The specific objectives of the new color palette were as follows:
We approached the problem as a design challenge and deployed the same rigorous, iterative process we use to design buildings. We knew we wanted lively, brilliant and timeless colors. We also wanted the colors to be clear, legible and accessible. After researching sources for visual inspiration—the natural world, pop art, exemplary diagrams from within the office—we coalesced around creating a logic for grouping hues and saturations.
Color inspiration—Mural page
Yellow, which represents circulation, became the foundation of the color set. Yellow tones for circulation are an informal industry standard, and at Payette it has served for many years as a neutral baseline for the corridors and connecting spaces within buildings. Anchored by yellow, we expanded in either direction towards warm and cool colors. We decided on overall space type categories and established a home color for each: red and orange on the warm side for research labs and specialty spaces, green and blue on the cool side for teaching environments and office spaces. Each overall category could be split into subcategories, to represent different specific sub-program types by varying the saturation level of the prime color — differentiating offices from conference rooms, for example, or open lab benches from lab support spaces.
First color, yellow as circulation
Full color gradient
Overall colors with four saturation levels
After we created the base categories, we made a few key color moves to make the palette more interesting. First, we shifted the greens further away from yellow and towards teal, to remove any chance of confusing our program colors with colors used for landscape or trees, which typically use warmer green-yellows. Second, we began to hue-shift each color group. Instead of only increasing in saturation and keeping the base hues static, each level would now move slightly farther on the color spectrum. Pure oranges became orange-red, reds became red-magenta, greens became teal and turquoise, and blues became blue-violet. Beyond emphasizing the difference in intensity between each level in a stronger way, hue-shifting makes the palette broader and feel more dynamic, vibrant and visually interesting.
Hue shift in overall colors
In addition to having a color palette that has a clear semantic meaning and precedent, we wanted to create a color palette that was both visually harmonious and accessible to those with color vision deficiencies (at least 10% of the population).
There are some general rules that can be used to help create harmonious color palettes.
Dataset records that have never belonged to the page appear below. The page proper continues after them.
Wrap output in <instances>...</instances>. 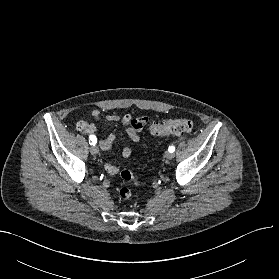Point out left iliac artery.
<instances>
[{
  "label": "left iliac artery",
  "instance_id": "left-iliac-artery-1",
  "mask_svg": "<svg viewBox=\"0 0 279 279\" xmlns=\"http://www.w3.org/2000/svg\"><path fill=\"white\" fill-rule=\"evenodd\" d=\"M168 150H169V152H174L175 151V147L174 146H170Z\"/></svg>",
  "mask_w": 279,
  "mask_h": 279
}]
</instances>
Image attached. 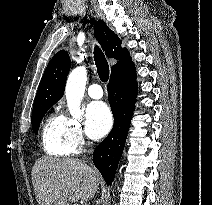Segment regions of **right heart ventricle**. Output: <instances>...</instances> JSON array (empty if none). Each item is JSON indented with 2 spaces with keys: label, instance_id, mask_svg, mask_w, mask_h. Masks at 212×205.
Segmentation results:
<instances>
[{
  "label": "right heart ventricle",
  "instance_id": "e07e8e85",
  "mask_svg": "<svg viewBox=\"0 0 212 205\" xmlns=\"http://www.w3.org/2000/svg\"><path fill=\"white\" fill-rule=\"evenodd\" d=\"M41 141L44 151L51 156L67 157L75 149L69 139L65 117L52 114L42 128Z\"/></svg>",
  "mask_w": 212,
  "mask_h": 205
}]
</instances>
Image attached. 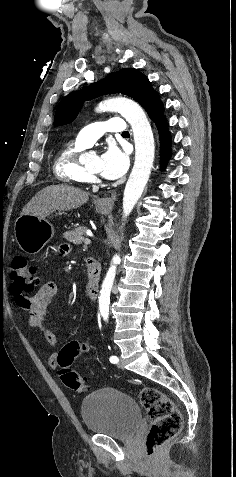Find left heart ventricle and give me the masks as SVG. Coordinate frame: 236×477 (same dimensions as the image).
Listing matches in <instances>:
<instances>
[{
	"label": "left heart ventricle",
	"mask_w": 236,
	"mask_h": 477,
	"mask_svg": "<svg viewBox=\"0 0 236 477\" xmlns=\"http://www.w3.org/2000/svg\"><path fill=\"white\" fill-rule=\"evenodd\" d=\"M88 167L97 172V173H100V157L99 156H94L92 157V159L90 160L89 164H88Z\"/></svg>",
	"instance_id": "1"
}]
</instances>
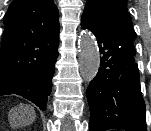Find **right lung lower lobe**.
Wrapping results in <instances>:
<instances>
[{
	"mask_svg": "<svg viewBox=\"0 0 151 131\" xmlns=\"http://www.w3.org/2000/svg\"><path fill=\"white\" fill-rule=\"evenodd\" d=\"M58 44L59 42L47 55V62L43 68L5 89H0V96L21 95L36 104L41 110H45L47 98L52 89V77L58 57Z\"/></svg>",
	"mask_w": 151,
	"mask_h": 131,
	"instance_id": "right-lung-lower-lobe-1",
	"label": "right lung lower lobe"
}]
</instances>
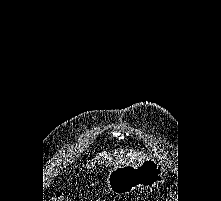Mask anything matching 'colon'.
<instances>
[{"label":"colon","instance_id":"obj_1","mask_svg":"<svg viewBox=\"0 0 221 201\" xmlns=\"http://www.w3.org/2000/svg\"><path fill=\"white\" fill-rule=\"evenodd\" d=\"M49 201H72V199L68 195L57 194L53 198H51ZM166 201H179L178 195L173 194L169 198H167Z\"/></svg>","mask_w":221,"mask_h":201}]
</instances>
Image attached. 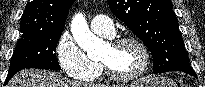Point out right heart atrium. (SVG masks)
Returning a JSON list of instances; mask_svg holds the SVG:
<instances>
[{
  "label": "right heart atrium",
  "instance_id": "right-heart-atrium-1",
  "mask_svg": "<svg viewBox=\"0 0 205 87\" xmlns=\"http://www.w3.org/2000/svg\"><path fill=\"white\" fill-rule=\"evenodd\" d=\"M55 55L62 70L73 79H88L100 72L99 65L87 56L69 32H64L59 37Z\"/></svg>",
  "mask_w": 205,
  "mask_h": 87
}]
</instances>
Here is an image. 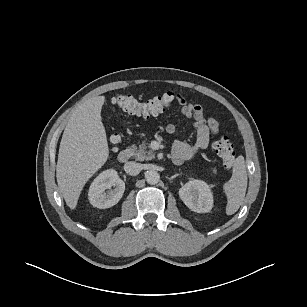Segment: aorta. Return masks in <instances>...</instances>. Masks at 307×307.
I'll use <instances>...</instances> for the list:
<instances>
[{
	"label": "aorta",
	"mask_w": 307,
	"mask_h": 307,
	"mask_svg": "<svg viewBox=\"0 0 307 307\" xmlns=\"http://www.w3.org/2000/svg\"><path fill=\"white\" fill-rule=\"evenodd\" d=\"M145 179L148 184L154 185L157 184L160 180V175L155 170H149L145 173Z\"/></svg>",
	"instance_id": "aorta-1"
}]
</instances>
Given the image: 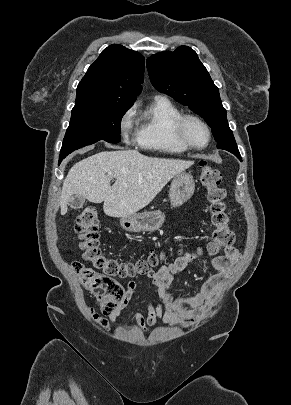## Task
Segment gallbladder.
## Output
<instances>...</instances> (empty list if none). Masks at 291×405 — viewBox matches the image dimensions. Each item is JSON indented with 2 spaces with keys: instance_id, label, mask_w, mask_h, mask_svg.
I'll return each instance as SVG.
<instances>
[{
  "instance_id": "obj_1",
  "label": "gallbladder",
  "mask_w": 291,
  "mask_h": 405,
  "mask_svg": "<svg viewBox=\"0 0 291 405\" xmlns=\"http://www.w3.org/2000/svg\"><path fill=\"white\" fill-rule=\"evenodd\" d=\"M85 199L79 196H73V198L69 201V206L72 209H80L83 207Z\"/></svg>"
}]
</instances>
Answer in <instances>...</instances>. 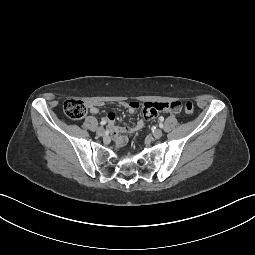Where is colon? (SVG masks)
Listing matches in <instances>:
<instances>
[{
	"mask_svg": "<svg viewBox=\"0 0 255 255\" xmlns=\"http://www.w3.org/2000/svg\"><path fill=\"white\" fill-rule=\"evenodd\" d=\"M185 113L191 115L194 112V105L192 102L187 101L183 105ZM64 113L71 120H81L87 114L86 103L79 98H71L64 103Z\"/></svg>",
	"mask_w": 255,
	"mask_h": 255,
	"instance_id": "5ec220e1",
	"label": "colon"
}]
</instances>
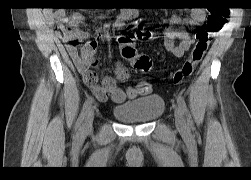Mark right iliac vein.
<instances>
[{
    "label": "right iliac vein",
    "instance_id": "63e3f726",
    "mask_svg": "<svg viewBox=\"0 0 251 180\" xmlns=\"http://www.w3.org/2000/svg\"><path fill=\"white\" fill-rule=\"evenodd\" d=\"M94 114H95V108L92 107V108H90V110L88 111V113L85 117V121L82 126L83 132H88L91 130L92 124H93V119H94Z\"/></svg>",
    "mask_w": 251,
    "mask_h": 180
}]
</instances>
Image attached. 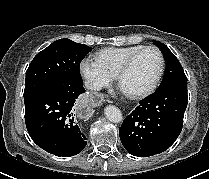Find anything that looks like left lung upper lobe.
I'll list each match as a JSON object with an SVG mask.
<instances>
[{"label":"left lung upper lobe","mask_w":209,"mask_h":179,"mask_svg":"<svg viewBox=\"0 0 209 179\" xmlns=\"http://www.w3.org/2000/svg\"><path fill=\"white\" fill-rule=\"evenodd\" d=\"M153 43L160 48L166 60L165 75L158 89H162L177 82L187 81V77L180 62L170 49L165 44L158 41H153Z\"/></svg>","instance_id":"left-lung-upper-lobe-1"}]
</instances>
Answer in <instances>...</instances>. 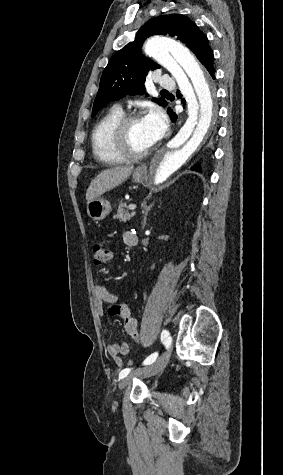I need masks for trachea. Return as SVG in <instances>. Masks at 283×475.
I'll use <instances>...</instances> for the list:
<instances>
[{"mask_svg":"<svg viewBox=\"0 0 283 475\" xmlns=\"http://www.w3.org/2000/svg\"><path fill=\"white\" fill-rule=\"evenodd\" d=\"M162 93H165L167 95H171V94H169V92H167V90H162Z\"/></svg>","mask_w":283,"mask_h":475,"instance_id":"1","label":"trachea"}]
</instances>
If all of the colors in your palette have similar saturation, hue (analogous), or lightness they will often feel harmonious. Complementary colors (opposite each-other on a color wheel) will usually feel harmonious, in addition to other positions on the color wheel like triad, square and split complementary. Our five overall colors form a set of harmonious colors that are close to a split complimentary set around the overall circulation color yellow. Additionally, the overall colors (excluding yellow) have a very similar lightness which again re-enforces their visual harmony.
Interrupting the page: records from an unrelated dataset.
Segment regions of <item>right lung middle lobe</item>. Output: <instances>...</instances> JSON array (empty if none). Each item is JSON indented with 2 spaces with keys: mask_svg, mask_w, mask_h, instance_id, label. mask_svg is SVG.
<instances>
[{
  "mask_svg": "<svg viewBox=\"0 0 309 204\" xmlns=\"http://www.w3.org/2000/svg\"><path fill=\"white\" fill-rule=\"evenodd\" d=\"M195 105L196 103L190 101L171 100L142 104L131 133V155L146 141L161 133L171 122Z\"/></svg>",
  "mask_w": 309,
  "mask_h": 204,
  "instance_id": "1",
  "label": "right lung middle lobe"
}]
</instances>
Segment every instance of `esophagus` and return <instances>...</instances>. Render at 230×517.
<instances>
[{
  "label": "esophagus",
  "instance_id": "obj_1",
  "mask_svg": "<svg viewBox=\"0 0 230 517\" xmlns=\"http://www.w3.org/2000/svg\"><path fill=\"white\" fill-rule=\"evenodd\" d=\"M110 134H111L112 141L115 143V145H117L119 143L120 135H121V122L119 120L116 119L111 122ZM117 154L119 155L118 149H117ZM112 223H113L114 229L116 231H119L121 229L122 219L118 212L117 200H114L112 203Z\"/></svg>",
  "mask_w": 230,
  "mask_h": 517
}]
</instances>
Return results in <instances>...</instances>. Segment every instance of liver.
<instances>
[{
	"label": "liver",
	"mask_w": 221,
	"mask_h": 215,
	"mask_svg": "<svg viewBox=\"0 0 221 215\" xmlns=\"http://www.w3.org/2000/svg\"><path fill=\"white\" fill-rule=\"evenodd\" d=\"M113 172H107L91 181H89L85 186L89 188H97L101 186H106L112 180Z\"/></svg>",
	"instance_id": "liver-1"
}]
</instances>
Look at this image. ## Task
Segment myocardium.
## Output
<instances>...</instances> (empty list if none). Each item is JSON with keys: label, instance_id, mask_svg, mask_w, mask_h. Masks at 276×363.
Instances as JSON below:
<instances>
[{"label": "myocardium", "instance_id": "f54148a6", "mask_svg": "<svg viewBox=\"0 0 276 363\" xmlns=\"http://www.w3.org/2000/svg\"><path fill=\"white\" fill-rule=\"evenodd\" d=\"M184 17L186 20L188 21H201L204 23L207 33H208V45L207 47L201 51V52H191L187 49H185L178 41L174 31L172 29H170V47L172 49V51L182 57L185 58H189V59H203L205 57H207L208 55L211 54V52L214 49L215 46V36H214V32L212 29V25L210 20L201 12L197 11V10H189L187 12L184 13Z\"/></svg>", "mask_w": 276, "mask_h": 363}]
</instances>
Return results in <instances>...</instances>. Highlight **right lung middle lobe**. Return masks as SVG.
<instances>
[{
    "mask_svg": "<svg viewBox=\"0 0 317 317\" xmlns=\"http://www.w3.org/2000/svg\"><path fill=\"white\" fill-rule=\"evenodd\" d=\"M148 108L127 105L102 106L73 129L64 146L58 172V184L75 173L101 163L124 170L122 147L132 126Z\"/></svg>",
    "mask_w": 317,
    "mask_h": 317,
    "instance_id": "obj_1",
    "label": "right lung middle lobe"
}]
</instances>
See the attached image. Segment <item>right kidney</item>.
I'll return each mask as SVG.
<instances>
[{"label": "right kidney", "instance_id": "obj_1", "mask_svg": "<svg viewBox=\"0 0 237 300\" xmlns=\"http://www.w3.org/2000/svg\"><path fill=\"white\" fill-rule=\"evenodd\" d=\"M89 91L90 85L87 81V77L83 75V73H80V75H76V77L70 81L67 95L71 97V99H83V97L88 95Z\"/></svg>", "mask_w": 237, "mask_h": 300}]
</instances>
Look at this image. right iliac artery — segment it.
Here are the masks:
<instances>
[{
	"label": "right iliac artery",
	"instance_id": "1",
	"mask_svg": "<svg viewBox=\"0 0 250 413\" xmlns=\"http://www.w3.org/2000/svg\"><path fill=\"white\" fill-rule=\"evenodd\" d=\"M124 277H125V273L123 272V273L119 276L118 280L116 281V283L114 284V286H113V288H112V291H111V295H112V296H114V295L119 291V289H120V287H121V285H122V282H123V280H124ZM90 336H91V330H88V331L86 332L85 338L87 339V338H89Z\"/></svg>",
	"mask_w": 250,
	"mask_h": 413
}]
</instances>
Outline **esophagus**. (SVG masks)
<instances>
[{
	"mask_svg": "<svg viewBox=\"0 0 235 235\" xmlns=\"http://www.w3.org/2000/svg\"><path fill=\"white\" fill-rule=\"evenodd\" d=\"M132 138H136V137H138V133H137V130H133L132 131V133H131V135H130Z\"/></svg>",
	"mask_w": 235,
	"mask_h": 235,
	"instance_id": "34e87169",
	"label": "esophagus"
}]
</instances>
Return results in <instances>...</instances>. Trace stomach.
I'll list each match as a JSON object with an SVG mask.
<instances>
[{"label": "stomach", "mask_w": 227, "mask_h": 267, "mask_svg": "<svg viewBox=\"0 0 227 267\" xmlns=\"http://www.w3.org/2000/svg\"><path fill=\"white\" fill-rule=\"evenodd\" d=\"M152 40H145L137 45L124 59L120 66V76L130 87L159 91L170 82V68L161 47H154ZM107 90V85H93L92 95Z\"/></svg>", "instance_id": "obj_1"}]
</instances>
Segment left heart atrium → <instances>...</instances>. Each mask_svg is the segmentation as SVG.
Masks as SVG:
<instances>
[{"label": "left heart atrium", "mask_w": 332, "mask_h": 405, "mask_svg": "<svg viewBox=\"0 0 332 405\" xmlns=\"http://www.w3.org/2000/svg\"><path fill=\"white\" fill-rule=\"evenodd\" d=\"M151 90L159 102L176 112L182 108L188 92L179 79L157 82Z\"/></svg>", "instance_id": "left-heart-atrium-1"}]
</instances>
Summary of harmonious color properties and color wheel from Adobe Color. Five core colors approximate a split-complimentary color set on the color wheel. Office, Learning, Research and Research Special form a ring of colors nearly equal in lightness surrounding the much lighter Circulation color on a color wheel.
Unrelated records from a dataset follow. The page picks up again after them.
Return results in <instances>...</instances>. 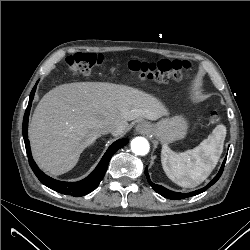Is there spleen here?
Instances as JSON below:
<instances>
[{
  "label": "spleen",
  "instance_id": "1",
  "mask_svg": "<svg viewBox=\"0 0 250 250\" xmlns=\"http://www.w3.org/2000/svg\"><path fill=\"white\" fill-rule=\"evenodd\" d=\"M225 135V126L218 125L208 139L194 149L176 153L168 145H163L161 162L168 178L186 188L206 180L222 154Z\"/></svg>",
  "mask_w": 250,
  "mask_h": 250
}]
</instances>
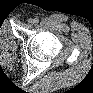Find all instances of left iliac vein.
Listing matches in <instances>:
<instances>
[{
    "label": "left iliac vein",
    "instance_id": "obj_1",
    "mask_svg": "<svg viewBox=\"0 0 93 93\" xmlns=\"http://www.w3.org/2000/svg\"><path fill=\"white\" fill-rule=\"evenodd\" d=\"M28 23H29L30 25H32V24L34 23V19L30 18V19L28 20Z\"/></svg>",
    "mask_w": 93,
    "mask_h": 93
}]
</instances>
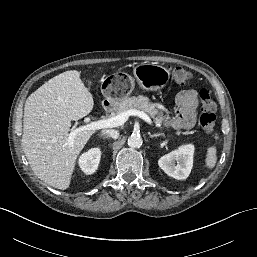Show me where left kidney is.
<instances>
[{"label": "left kidney", "instance_id": "1", "mask_svg": "<svg viewBox=\"0 0 257 257\" xmlns=\"http://www.w3.org/2000/svg\"><path fill=\"white\" fill-rule=\"evenodd\" d=\"M193 154L194 146L192 144L183 145L162 156L158 165L168 176L184 180L189 176L193 167Z\"/></svg>", "mask_w": 257, "mask_h": 257}]
</instances>
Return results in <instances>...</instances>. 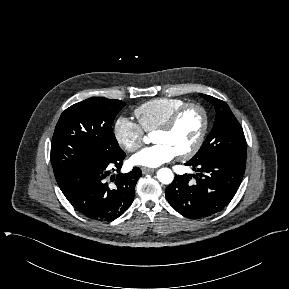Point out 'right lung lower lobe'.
<instances>
[{
	"label": "right lung lower lobe",
	"mask_w": 289,
	"mask_h": 289,
	"mask_svg": "<svg viewBox=\"0 0 289 289\" xmlns=\"http://www.w3.org/2000/svg\"><path fill=\"white\" fill-rule=\"evenodd\" d=\"M125 156L122 151L111 161L80 166L57 183L67 200L81 214L90 219L113 221L132 204L135 184L142 176L138 167L127 174L110 175L112 165L119 172Z\"/></svg>",
	"instance_id": "1"
}]
</instances>
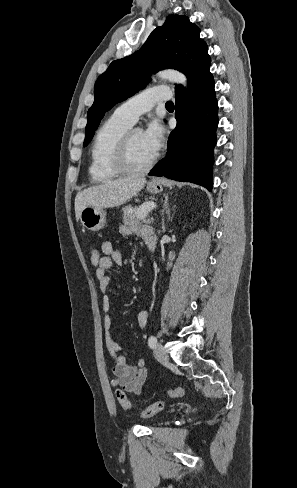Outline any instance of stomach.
Returning a JSON list of instances; mask_svg holds the SVG:
<instances>
[{
    "mask_svg": "<svg viewBox=\"0 0 297 488\" xmlns=\"http://www.w3.org/2000/svg\"><path fill=\"white\" fill-rule=\"evenodd\" d=\"M162 185L157 182H150L147 185V191L153 194L162 192ZM82 225L91 231H98L104 227L106 222V212L102 208L85 207L80 213Z\"/></svg>",
    "mask_w": 297,
    "mask_h": 488,
    "instance_id": "obj_1",
    "label": "stomach"
}]
</instances>
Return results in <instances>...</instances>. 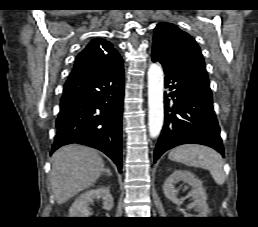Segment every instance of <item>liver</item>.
<instances>
[{"instance_id": "liver-1", "label": "liver", "mask_w": 258, "mask_h": 227, "mask_svg": "<svg viewBox=\"0 0 258 227\" xmlns=\"http://www.w3.org/2000/svg\"><path fill=\"white\" fill-rule=\"evenodd\" d=\"M51 164V188L58 204L94 185L105 170L98 152L81 145L60 148L53 154Z\"/></svg>"}]
</instances>
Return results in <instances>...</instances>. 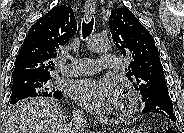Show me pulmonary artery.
Segmentation results:
<instances>
[{"label":"pulmonary artery","instance_id":"pulmonary-artery-1","mask_svg":"<svg viewBox=\"0 0 184 133\" xmlns=\"http://www.w3.org/2000/svg\"><path fill=\"white\" fill-rule=\"evenodd\" d=\"M118 63V57L113 54H104L99 62L89 58H75L72 62L60 69L61 74L65 76H77L93 74L100 69H114Z\"/></svg>","mask_w":184,"mask_h":133}]
</instances>
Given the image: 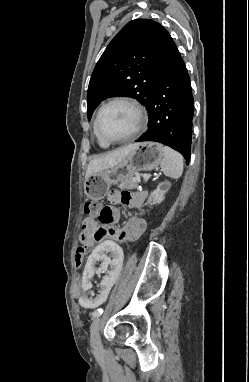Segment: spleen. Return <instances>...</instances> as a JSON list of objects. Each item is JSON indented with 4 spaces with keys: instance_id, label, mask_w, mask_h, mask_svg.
Instances as JSON below:
<instances>
[{
    "instance_id": "spleen-1",
    "label": "spleen",
    "mask_w": 249,
    "mask_h": 382,
    "mask_svg": "<svg viewBox=\"0 0 249 382\" xmlns=\"http://www.w3.org/2000/svg\"><path fill=\"white\" fill-rule=\"evenodd\" d=\"M161 170L168 177L180 178L183 173V156L172 148L164 146Z\"/></svg>"
}]
</instances>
To aid in visual accessibility, our secondary colors are a gradation of varying lightness of a similar hue. Each color differs in lightness enough (contrast ratio) to be distinguishable by people with varying color vision sensitivity.
The Data Color Palettes tool aids in analysis of color palettes. Graphs show gradations in lightness, chroma, hue and saturation of our color palettes in a perceptually uniform color space (L*C*h) allowing us to quickly see if each color has a large enough contrast ratio between all others.
Our five primary colors do not differ much in lightness (except yellow), so what we are testing for is how distinguishable they are for people with varying degrees of color vision and differing color vision deficiencies, such as color blindness. We validated this by using the web-based tools Adobe Color and Data Palettes to simulate what our color palettes would look like with common types of color deficiencies. For example, deuteranopia, colloquially red/green color-blindness. Additionally, we solicited feedback from as many people as possible, and with varying color visions, ensuring our palette is both distinguishable and visually appealing.
The Data Color Palettes tool provides quick feedback on color blindness accessibility of the palette for common types of color blindness
Colors & Categories
To streamline and simplify our colors, we created four overall categories for the net space in our higher education and research projects: Office, Learning, Research, and Research Special (animal facility, cleanroom). Within each of these overall categories we created four subcategories that range from open spaces with low mechanical intensity (i.e., circulation and open lounges) to spaces requiring the highest mechanical intensity (i.e., small, enclosed rooms). These sub-categories map onto our in-house space classification system, a system through which we can benchmark and compare our projects for different institutions and program types.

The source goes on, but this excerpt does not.